- Document extract -
[Start of section]

Ongoing works

The Chesapeake Bay, the largest estuary in the United States, faces significant water quality challenges due to non-point source pollution from urban and agricultural areas. Nutrient runoff, sediment, and other pollutants have degraded the bay’s ecosystem, prompting the U.S. Environmental Protection Agency (EPA) to establish the most extensive Total Maximum Daily Load (TMDL) in its history, targeting reductions in nitrogen, phosphorus, and sediment. As population growth and climate change intensify these pressures, innovative solutions are needed to manage competing land-use priorities sustainably.

This study leverages the Soil and Water Assessment Tool (SWAT) to simulate the impacts of land use and climate change scenarios on water quality in the Susquehanna River Basin, the largest tributary to the Chesapeake Bay watershed. Three scenarios—projected land use, projected climate, and their combined impacts—are modeled to evaluate the effectiveness of Best Management Practices (BMPs) in reducing runoff, sediment, nitrogen, and phosphorus loads. Agricultural BMPs include cover crops and buffer strips, while the urban BMPs include Low Impact Development (LID) strategies such as rain gardens and bioretention cells at a watershed scale.

Preliminary findings suggest that urban expansion will significantly increase phosphorus and sediment loads, while agricultural lands will continue to dominate nitrogen contributions. Climate change, with more frequent and intense storm events, poses additional challenges by reducing BMP effectiveness, particularly in urban areas. Despite these limitations, urban LID strategies show promise in mitigating pollution in highly developed areas, while agricultural BMPs remain critical for addressing watershed-scale nutrient loads.

[End of section]

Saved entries

[Start of section]

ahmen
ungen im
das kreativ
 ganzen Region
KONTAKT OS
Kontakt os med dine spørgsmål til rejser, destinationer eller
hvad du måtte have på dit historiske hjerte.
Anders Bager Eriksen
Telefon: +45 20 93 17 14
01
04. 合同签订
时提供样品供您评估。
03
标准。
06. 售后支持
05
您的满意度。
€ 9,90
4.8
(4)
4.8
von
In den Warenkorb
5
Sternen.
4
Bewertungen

[End of section]
[Start of section]

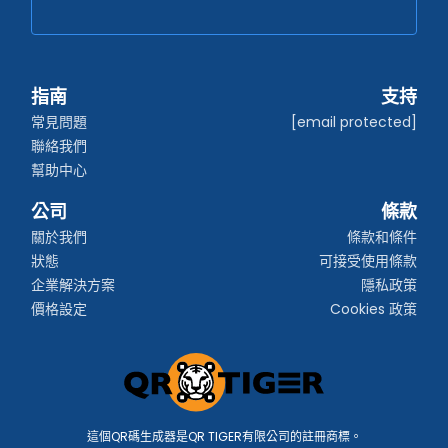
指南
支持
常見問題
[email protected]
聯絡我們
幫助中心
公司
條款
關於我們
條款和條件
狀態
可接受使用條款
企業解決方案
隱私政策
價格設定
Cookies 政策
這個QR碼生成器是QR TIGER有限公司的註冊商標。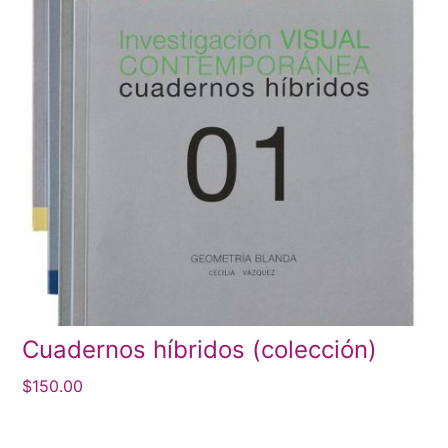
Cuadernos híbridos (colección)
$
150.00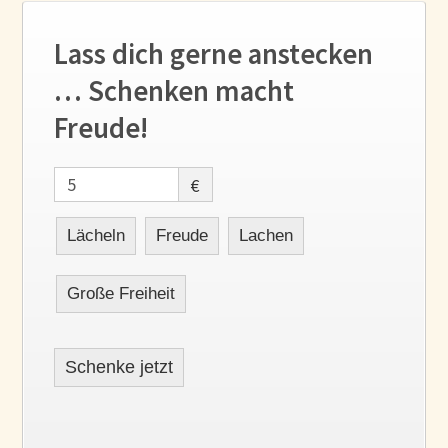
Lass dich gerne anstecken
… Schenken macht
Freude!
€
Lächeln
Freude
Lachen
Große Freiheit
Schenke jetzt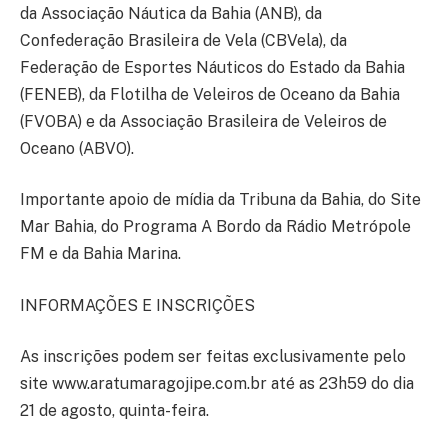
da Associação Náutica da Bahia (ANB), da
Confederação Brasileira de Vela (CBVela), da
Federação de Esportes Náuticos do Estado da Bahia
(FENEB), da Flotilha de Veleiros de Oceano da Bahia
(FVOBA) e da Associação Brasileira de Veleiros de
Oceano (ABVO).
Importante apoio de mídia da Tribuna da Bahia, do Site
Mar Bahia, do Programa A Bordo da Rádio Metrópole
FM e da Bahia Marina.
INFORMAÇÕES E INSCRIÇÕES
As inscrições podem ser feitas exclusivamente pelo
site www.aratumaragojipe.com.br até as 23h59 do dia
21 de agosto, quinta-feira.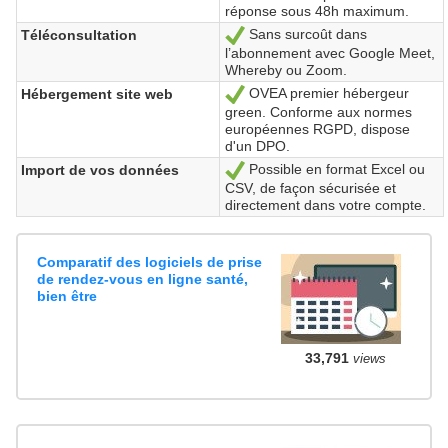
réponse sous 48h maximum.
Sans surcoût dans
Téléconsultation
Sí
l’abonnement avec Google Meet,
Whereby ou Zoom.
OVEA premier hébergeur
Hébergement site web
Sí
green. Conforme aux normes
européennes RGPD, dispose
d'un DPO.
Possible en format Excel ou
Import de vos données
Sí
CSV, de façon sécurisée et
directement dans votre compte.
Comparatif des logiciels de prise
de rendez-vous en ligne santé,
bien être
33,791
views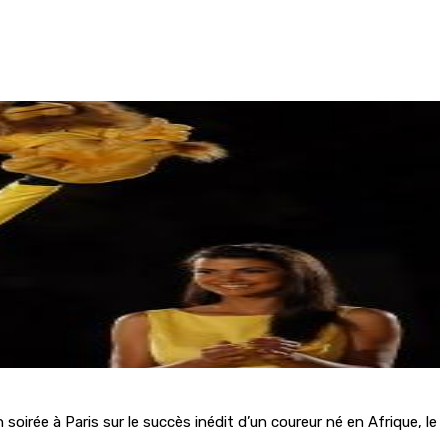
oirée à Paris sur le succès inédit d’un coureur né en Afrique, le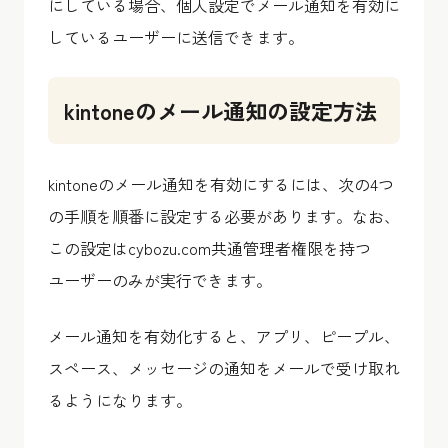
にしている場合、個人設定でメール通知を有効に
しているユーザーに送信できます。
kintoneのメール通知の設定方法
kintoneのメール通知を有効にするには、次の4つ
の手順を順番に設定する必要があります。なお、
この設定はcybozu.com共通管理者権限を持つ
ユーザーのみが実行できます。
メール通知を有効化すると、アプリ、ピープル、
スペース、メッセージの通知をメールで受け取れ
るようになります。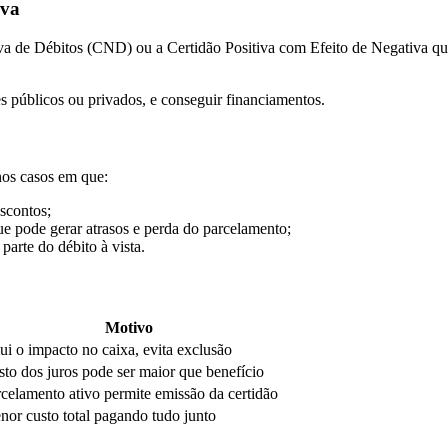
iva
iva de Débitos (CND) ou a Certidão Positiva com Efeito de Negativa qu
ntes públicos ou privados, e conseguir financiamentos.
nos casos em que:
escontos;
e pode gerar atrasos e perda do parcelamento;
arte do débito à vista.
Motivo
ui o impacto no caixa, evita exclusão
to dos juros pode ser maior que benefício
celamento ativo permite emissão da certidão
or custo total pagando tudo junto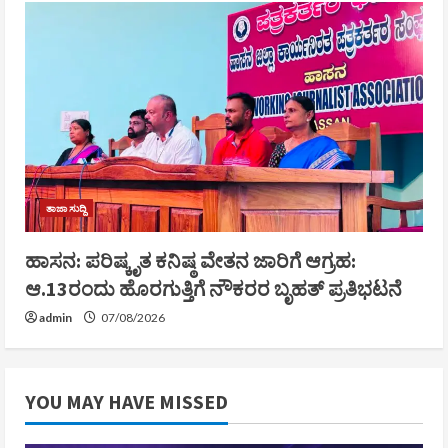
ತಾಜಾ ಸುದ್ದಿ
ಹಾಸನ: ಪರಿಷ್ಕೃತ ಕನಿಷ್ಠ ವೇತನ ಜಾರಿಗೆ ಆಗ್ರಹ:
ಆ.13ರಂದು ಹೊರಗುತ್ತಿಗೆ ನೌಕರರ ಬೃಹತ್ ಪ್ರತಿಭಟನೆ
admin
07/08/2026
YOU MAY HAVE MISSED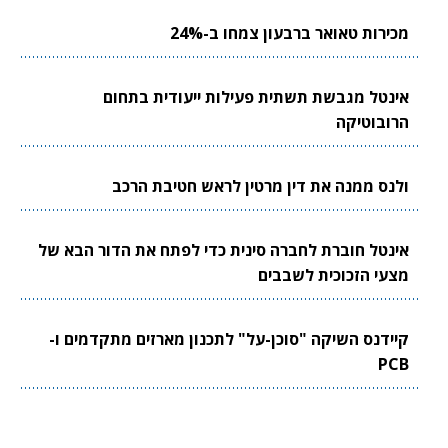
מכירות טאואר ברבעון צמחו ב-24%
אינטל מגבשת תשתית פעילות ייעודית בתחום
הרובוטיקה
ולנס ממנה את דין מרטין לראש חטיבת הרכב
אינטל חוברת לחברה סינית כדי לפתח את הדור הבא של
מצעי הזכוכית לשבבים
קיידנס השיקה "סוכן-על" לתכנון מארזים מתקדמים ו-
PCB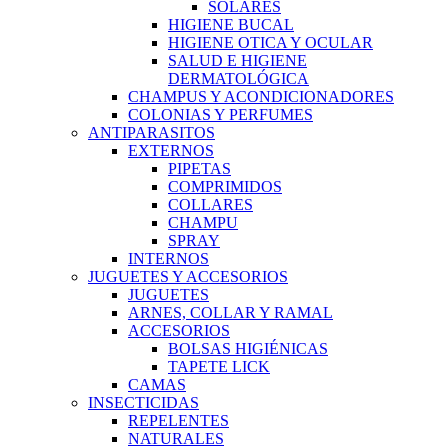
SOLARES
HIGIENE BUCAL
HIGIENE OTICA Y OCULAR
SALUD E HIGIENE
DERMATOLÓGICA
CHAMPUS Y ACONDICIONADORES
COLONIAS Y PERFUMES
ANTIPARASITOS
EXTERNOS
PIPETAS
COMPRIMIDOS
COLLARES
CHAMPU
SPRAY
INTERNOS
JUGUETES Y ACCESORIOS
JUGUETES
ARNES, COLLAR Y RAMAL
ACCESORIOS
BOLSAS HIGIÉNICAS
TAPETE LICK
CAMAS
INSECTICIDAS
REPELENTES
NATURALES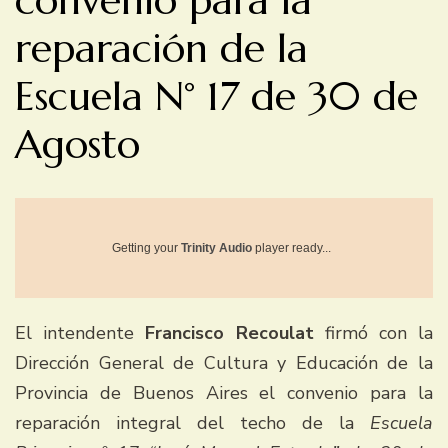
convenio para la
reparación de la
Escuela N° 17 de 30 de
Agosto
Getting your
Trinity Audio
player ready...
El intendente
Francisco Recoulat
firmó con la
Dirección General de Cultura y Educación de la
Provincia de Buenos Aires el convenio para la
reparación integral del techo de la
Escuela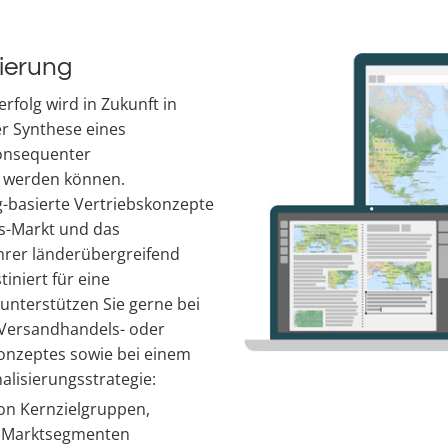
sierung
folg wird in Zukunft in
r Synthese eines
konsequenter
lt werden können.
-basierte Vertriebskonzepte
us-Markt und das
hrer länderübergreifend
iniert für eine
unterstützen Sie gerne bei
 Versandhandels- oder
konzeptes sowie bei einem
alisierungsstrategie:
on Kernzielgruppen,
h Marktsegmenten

[End of section]
[Start of section]

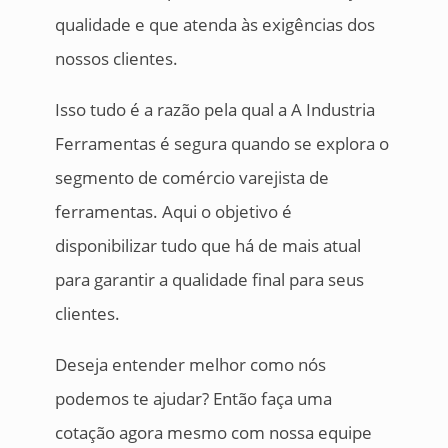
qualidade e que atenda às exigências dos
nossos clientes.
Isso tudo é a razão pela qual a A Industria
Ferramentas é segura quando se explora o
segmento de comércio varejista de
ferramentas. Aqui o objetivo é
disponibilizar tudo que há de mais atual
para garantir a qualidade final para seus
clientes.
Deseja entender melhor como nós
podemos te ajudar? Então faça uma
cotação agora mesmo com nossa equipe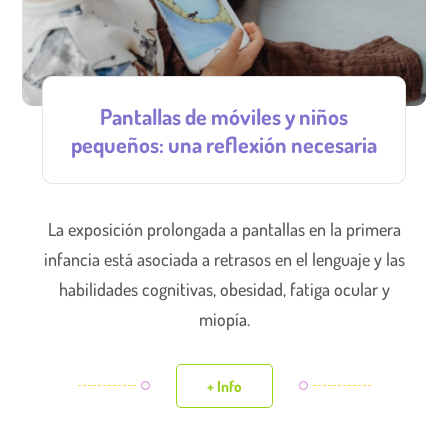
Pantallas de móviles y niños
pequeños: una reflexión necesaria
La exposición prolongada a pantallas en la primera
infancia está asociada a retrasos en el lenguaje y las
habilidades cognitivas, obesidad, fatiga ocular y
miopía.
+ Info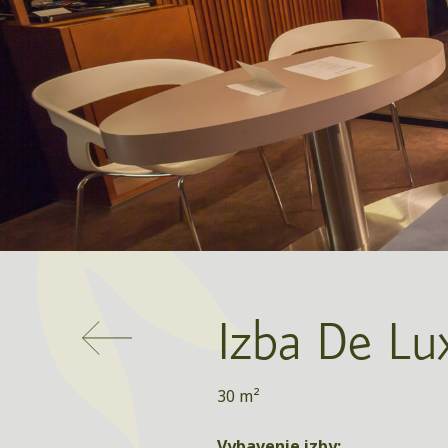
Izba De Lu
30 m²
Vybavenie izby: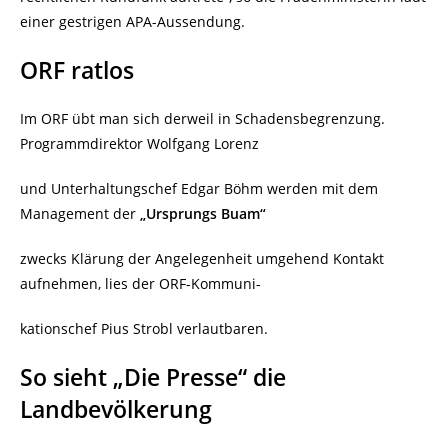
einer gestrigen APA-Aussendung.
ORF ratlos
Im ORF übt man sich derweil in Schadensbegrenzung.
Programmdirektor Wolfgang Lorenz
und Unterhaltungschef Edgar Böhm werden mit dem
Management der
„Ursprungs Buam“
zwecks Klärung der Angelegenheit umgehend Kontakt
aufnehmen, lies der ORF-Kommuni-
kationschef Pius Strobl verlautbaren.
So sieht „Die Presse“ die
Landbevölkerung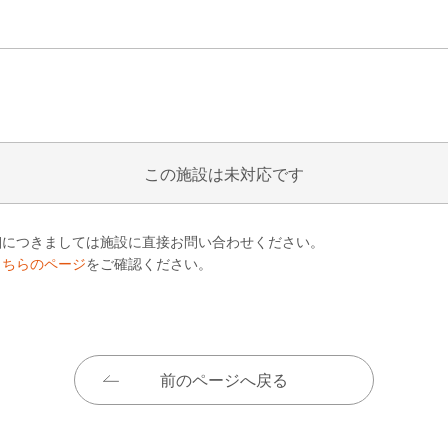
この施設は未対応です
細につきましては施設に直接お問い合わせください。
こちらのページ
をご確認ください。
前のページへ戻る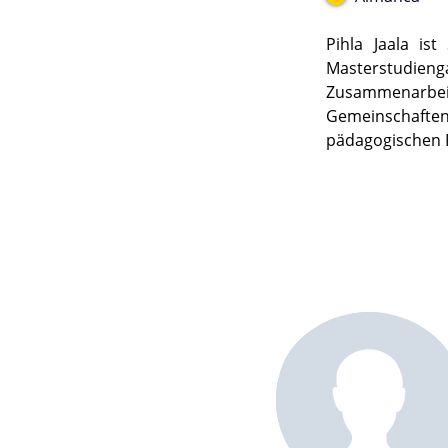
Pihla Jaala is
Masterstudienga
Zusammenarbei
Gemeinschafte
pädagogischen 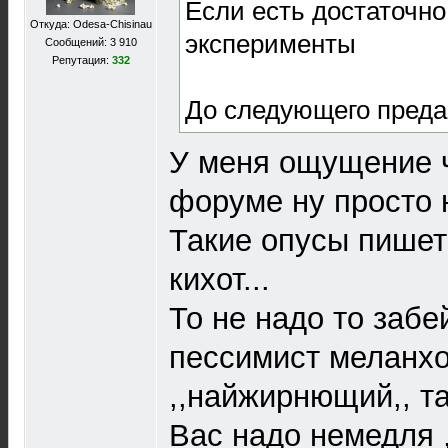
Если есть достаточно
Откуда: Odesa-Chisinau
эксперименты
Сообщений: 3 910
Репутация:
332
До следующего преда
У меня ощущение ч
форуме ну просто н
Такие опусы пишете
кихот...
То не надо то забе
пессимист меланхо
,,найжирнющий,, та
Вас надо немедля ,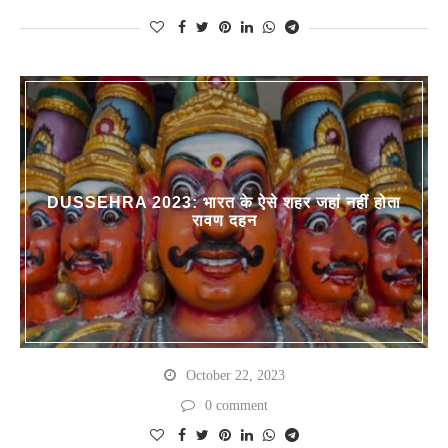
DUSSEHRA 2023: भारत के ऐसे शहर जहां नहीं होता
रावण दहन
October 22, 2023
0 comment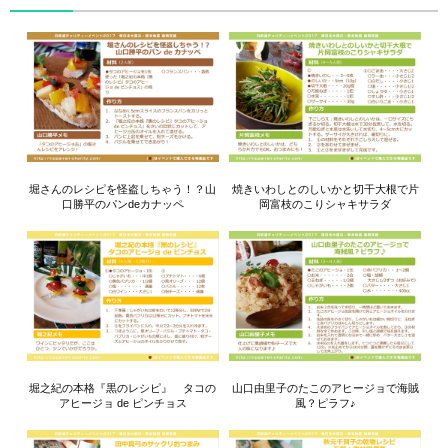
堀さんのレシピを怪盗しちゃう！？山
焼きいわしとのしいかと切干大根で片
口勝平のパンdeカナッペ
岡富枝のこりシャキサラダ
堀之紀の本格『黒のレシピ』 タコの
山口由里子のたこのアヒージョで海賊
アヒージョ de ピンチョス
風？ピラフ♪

[End of section]

- Requirement -
Output the passage of the Chesapeake Bay watershed text from "Preliminary findings suggest" up to and including "watershed-scale nutrient loads.", copied word for word.

- Answer for this exercise -
Preliminary findings suggest that urban expansion will significantly increase phosphorus and sediment loads, while agricultural lands will continue to dominate nitrogen contributions. Climate change, with more frequent and intense storm events, poses additional challenges by reducing BMP effectiveness, particularly in urban areas. Despite these limitations, urban LID strategies show promise in mitigating pollution in highly developed areas, while agricultural BMPs remain critical for addressing watershed-scale nutrient loads.